Ivy, $6.99, ISBN 0-345-45994-6
Fantasy Romance, 2004
Tina St John’s Heart of the Hunter kicks off a new medieval-fantasy series. The faerie kingdom of Avavrin is missing the Dragon Chalice that can bestow its owner great “untold powers”. During the theft, the chalice magically breaks apart into four smaller chalices and anyone who manages to find all four goblet will be very powerful indeed. Silas de Mortaine the evil warlock has one goblet with him and he is looking for the other three.
Ariana of Clairmont’s brother is researching on a lead to the location of one of these cups but alas, he is now held captive by Silas. Ariana is instructed to deliver Kenrick’s research notes to Silas if she wants to see her brother again. But Ariana, being a nineteen-year old twit, attracts disasters like the freak magnet she is. Our scarred hero, Braedon le Chasseur (Braedon the Hunter to you and me), rescues her from a treacherous captain that wants to sell Ariana off as a slave. Ariana makes it easy for these villains by having only one bodyguard with her and acting very ridiculously while she’s at it. A hint that things are not what they seem arises when the villainous captain transforms into a rat to escape Braedon.
Ariana and her unwilling hero soon realize that they are on the same side and they therefore work together to kick paranormal uglies in the bum. Or rather, that’s more like Braedon doing the heroic antics while Ariana does her best to get killed. Ariana is an annoying heroine especially at the start when she acts like a typical thoughtless and reckless hoyden. She mellows considerably later in the story but she still has her childish moments, which won’t be so bad if “childish” here doesn’t come with “stupid”, as Ariana’s actions invariably do. The author gives Ariana some stock tortured heroine baggage but it’s hard to sympathize when the heroine is acting like a silly twit. Braedon is a likable sort of stereotype: he’s the silent, tortured, scarred tarnished knight-in-armor hero that doesn’t deviate from central casting too much. Still, this is a nice sort of sameness especially when compared to the unthinking hoyden stereotype Ariana conforms to.
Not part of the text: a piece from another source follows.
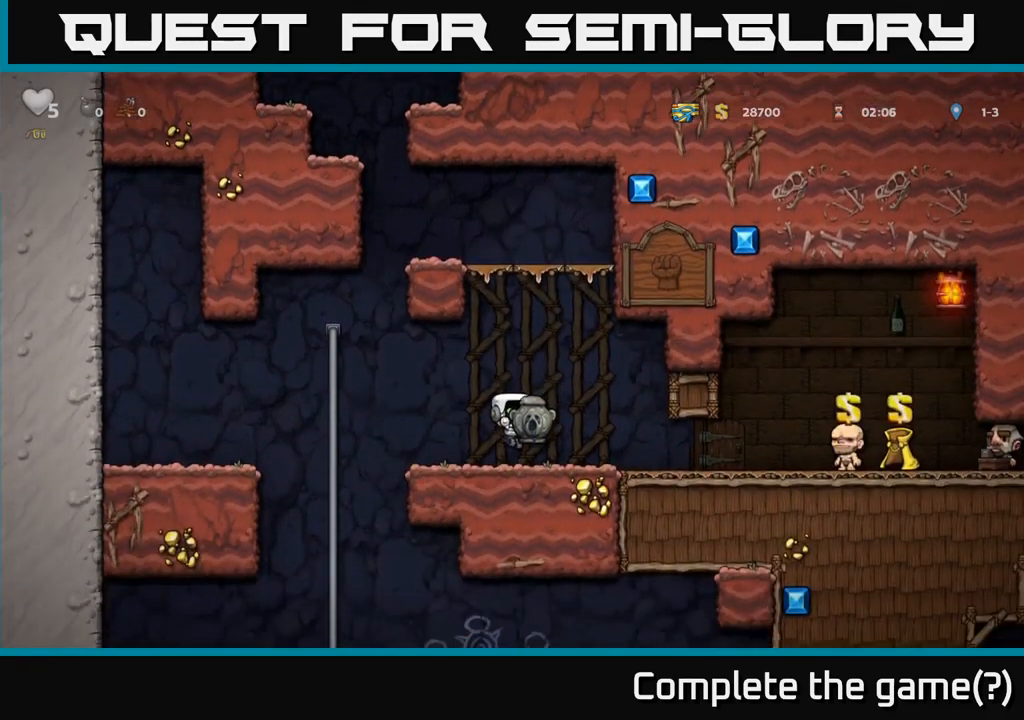
Gameplay with a controller (Xbox layout); each line is a JSON object with the inputs held at the frame after it. "events" lists button and stick changes between this image and that frame as [ms after this image, input, new state], when the widget could be followed in between. Not read: right_stick.
{"buttons": [], "left_stick": "up-left", "events": [[117, "left_stick", "left"], [333, "A", "down"], [417, "A", "up"], [467, "left_stick", "up-left"]]}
The fantasy elements are interesting, although I do wonder why these medieval people are so surprised at the paranormal nature of the villains they are facing. People back then are far more ready to believe in things that go bump in the night, right? Still, Ms St John provides plenty of excitement and dangers in the road ahead for Ariana and Braedon. If the main characters aren’t so much the tried-and-true stereotypes they are or if Ariana spends less time trying to get herself killed by her own foolishness, this book would be a fun swashbuckling romance. Instead, it’s a very readable book that unfortunately doesn’t exactly try too hard to stand out. I’ve read worse, I’ve read better, and Heart of the Hunter is somewhere in the middle between worse and better.